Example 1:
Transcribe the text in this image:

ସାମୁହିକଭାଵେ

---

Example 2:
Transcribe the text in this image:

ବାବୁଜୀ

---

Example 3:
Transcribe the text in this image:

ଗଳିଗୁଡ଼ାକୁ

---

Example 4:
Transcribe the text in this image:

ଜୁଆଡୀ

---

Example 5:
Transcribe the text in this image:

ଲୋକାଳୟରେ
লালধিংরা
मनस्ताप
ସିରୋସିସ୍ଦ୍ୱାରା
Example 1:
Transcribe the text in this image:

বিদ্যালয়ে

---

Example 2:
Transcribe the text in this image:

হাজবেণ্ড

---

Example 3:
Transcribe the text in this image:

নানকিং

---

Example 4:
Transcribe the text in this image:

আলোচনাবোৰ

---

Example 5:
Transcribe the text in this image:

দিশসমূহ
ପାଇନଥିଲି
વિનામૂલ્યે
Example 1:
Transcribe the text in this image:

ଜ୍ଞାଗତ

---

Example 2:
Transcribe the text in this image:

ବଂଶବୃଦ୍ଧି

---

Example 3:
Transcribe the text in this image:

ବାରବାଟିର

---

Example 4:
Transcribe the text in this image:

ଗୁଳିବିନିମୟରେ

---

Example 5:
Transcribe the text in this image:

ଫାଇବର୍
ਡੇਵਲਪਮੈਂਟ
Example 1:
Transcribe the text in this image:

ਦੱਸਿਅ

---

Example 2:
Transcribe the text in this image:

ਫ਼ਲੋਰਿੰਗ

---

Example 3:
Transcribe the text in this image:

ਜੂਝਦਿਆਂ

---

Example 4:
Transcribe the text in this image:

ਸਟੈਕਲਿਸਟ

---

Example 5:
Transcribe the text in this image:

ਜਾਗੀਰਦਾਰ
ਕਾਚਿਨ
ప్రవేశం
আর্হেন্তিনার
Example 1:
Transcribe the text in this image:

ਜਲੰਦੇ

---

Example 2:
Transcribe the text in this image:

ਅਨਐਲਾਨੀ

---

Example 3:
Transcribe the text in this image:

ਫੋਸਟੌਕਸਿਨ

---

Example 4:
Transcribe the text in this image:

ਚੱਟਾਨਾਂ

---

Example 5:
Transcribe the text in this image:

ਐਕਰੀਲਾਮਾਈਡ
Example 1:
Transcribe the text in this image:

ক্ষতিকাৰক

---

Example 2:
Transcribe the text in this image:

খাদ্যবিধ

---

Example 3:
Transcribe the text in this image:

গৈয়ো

————————

Task requirements => Give back the material exactly as it is shown above.

Result of the exercise =>
Example 1:
Transcribe the text in this image:

ସାମୁହିକଭାଵେ

---

Example 2:
Transcribe the text in this image:

ବାବୁଜୀ

---

Example 3:
Transcribe the text in this image:

ଗଳିଗୁଡ଼ାକୁ

---

Example 4:
Transcribe the text in this image:

ଜୁଆଡୀ

---

Example 5:
Transcribe the text in this image:

ଲୋକାଳୟରେ
লালধিংরা
मनस्ताप
ସିରୋସିସ୍ଦ୍ୱାରା
Example 1:
Transcribe the text in this image:

বিদ্যালয়ে

---

Example 2:
Transcribe the text in this image:

হাজবেণ্ড

---

Example 3:
Transcribe the text in this image:

নানকিং

---

Example 4:
Transcribe the text in this image:

আলোচনাবোৰ

---

Example 5:
Transcribe the text in this image:

দিশসমূহ
ପାଇନଥିଲି
વિનામૂલ્યે
Example 1:
Transcribe the text in this image:

ଜ୍ଞାଗତ

---

Example 2:
Transcribe the text in this image:

ବଂଶବୃଦ୍ଧି

---

Example 3:
Transcribe the text in this image:

ବାରବାଟିର

---

Example 4:
Transcribe the text in this image:

ଗୁଳିବିନିମୟରେ

---

Example 5:
Transcribe the text in this image:

ଫାଇବର୍
ਡੇਵਲਪਮੈਂਟ
Example 1:
Transcribe the text in this image:

ਦੱਸਿਅ

---

Example 2:
Transcribe the text in this image:

ਫ਼ਲੋਰਿੰਗ

---

Example 3:
Transcribe the text in this image:

ਜੂਝਦਿਆਂ

---

Example 4:
Transcribe the text in this image:

ਸਟੈਕਲਿਸਟ

---

Example 5:
Transcribe the text in this image:

ਜਾਗੀਰਦਾਰ
ਕਾਚਿਨ
ప్రవేశం
আর্হেন্তিনার
Example 1:
Transcribe the text in this image:

ਜਲੰਦੇ

---

Example 2:
Transcribe the text in this image:

ਅਨਐਲਾਨੀ

---

Example 3:
Transcribe the text in this image:

ਫੋਸਟੌਕਸਿਨ

---

Example 4:
Transcribe the text in this image:

ਚੱਟਾਨਾਂ

---

Example 5:
Transcribe the text in this image:

ਐਕਰੀਲਾਮਾਈਡ
Example 1:
Transcribe the text in this image:

ক্ষতিকাৰক

---

Example 2:
Transcribe the text in this image:

খাদ্যবিধ

---

Example 3:
Transcribe the text in this image:

গৈয়ো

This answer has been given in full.